I Tried Bokashi Composting for the First Time

A few months ago, my friend, Flip, gave me a bokashi composting kit from GreenSpace. I’ve never heard of it before so I was really curious how it works.

Bokashi composting is a process by which organic materials such as fruit peels, meat scraps, or dairy are quickly fermented using bokashi bran in an air-free environment. It is said that bokashi composting is an effective method to use to build healthy soil and improve the health of your plants and is used by professional gardeners, as well as novice gardeners who want to start a garden or improve the quality of their existing garden.

I’ve just recently started gardening so I wanted to try bokashi composting because it seems faster than the usual composting process that I do. The kit didn’t come with instructions, but you can easily find one online. I read a lot of blogs and watch Youtube videos before I started doing my own just to be sure.

What You Need for Bokashi Composting

You will need a few items to get started with bokashi composting.

Bokashi bran

This is the fermented bran you will need to layer between the food scraps/waste. The kit from GreenSpace includes a small bucket of bokashi bran. If you don't have one, you can easily buy it online or from any garden supplies near you.


You will need two different-sized buckets for bokashi composting if you plan on doing the DIY route.
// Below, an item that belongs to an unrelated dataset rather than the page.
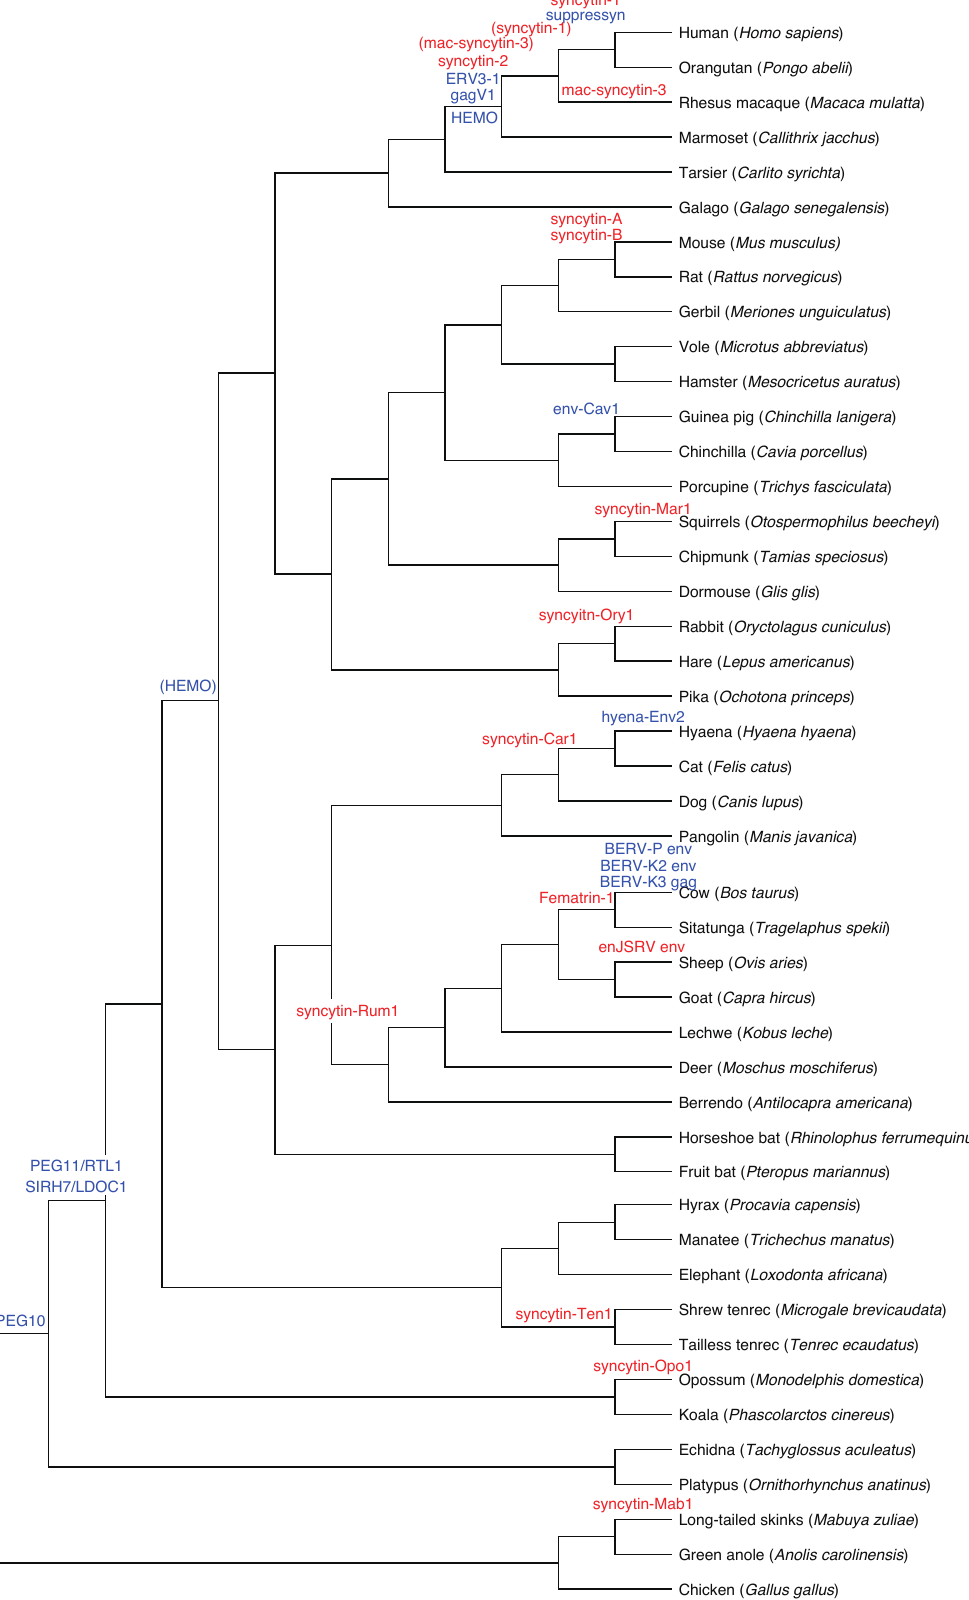
Figure 3. Multiple acquisitions of ERV-derived genes expressed in placenta. The dendrogram indicates a taxonomic relationship of 45 species, including 42 mammals, two reptiles, and one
But if it’s your first time, I highly suggest getting one from GreenSpace because the bucket design itself is ready to use.

Here's how I did it:

Since I have a lot of space in the backyard, I just dug a hole which is about 12 inches, and buried the fermented material from the bucket. If you don't have access to one, you can also use another bucket or any container of your preference as an alternative pit. In 2-4 weeks, you can already use the bokashi enriched soil.

I have completed the entire process but only got to document until burying all the fermented material on the ground. I will be making a second part update to show you how the soil looks like after 2-4 weeks.

My observations:

It doesn't smell

The first thing I immediately noticed is the smell, or the lack thereof. There's still that distinct fermenting smell associated with composting, but not too overpowering. It smells like pickles and vinegar for me.

Lack of insects

I expected the bucket would attract flies and other insects, but the result is actually quite the opposite. Upon research, I learned that it is due to the highly acidic condition brought about by bokashi fermentation. In these acidic conditions, flies and other insects can't survive.

The process is quick.

The one thing I loved the most about bokashi composting is how quickly you can use the soil. The entire process is quick. I got to use the bokashi-enriched soil after 2 weeks and used it to plant some vegetables in the garden.

Bokashi tea is an effective fertilizer.

After about a week or two, you will start to notice excess fluid at the bottom of the bucket. This excess fluid is called a bokashi juice or bokashi tea. You can use the bokashi juice, diluted with water, as a fertilizer to your plants. I would say that it is an effective fertilizer because my leafy vegetable plants look really healthy.

Final Thoughts

I would say that bokashi composting is the most efficient process to make compost. The fact that I can plant directly on the fermented material in just a couple of weeks is a game-changer. If you are just starting out, I highly recommend trying it.

For me, the only downside with this method is getting the bokashi bran. I live far away from the city and even though I can order one online, it takes a long time for parcels to arrive here.

Perhaps, this is finally the time to try making my own bokashi bran.